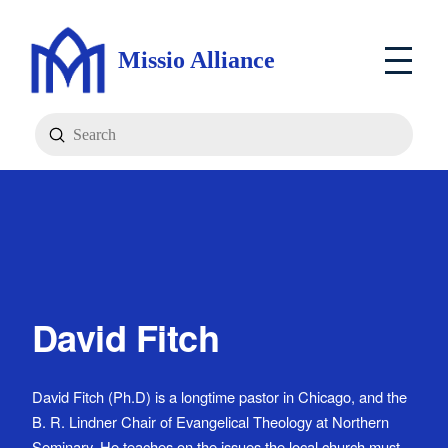
Missio Alliance
Submit
Search
David Fitch
David Fitch (Ph.D) is a longtime pastor in Chicago, and the
B. R. Lindner Chair of Evangelical Theology at Northern
Seminary. He teaches on the issues the local church must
==================================================
_Problem details_.
Only the words belong in your copy: restate the data above exactly and leave the images out.

_Reply to the task_.
Missio Alliance
Submit
Search
David Fitch
David Fitch (Ph.D) is a longtime pastor in Chicago, and the
B. R. Lindner Chair of Evangelical Theology at Northern
Seminary. He teaches on the issues the local church must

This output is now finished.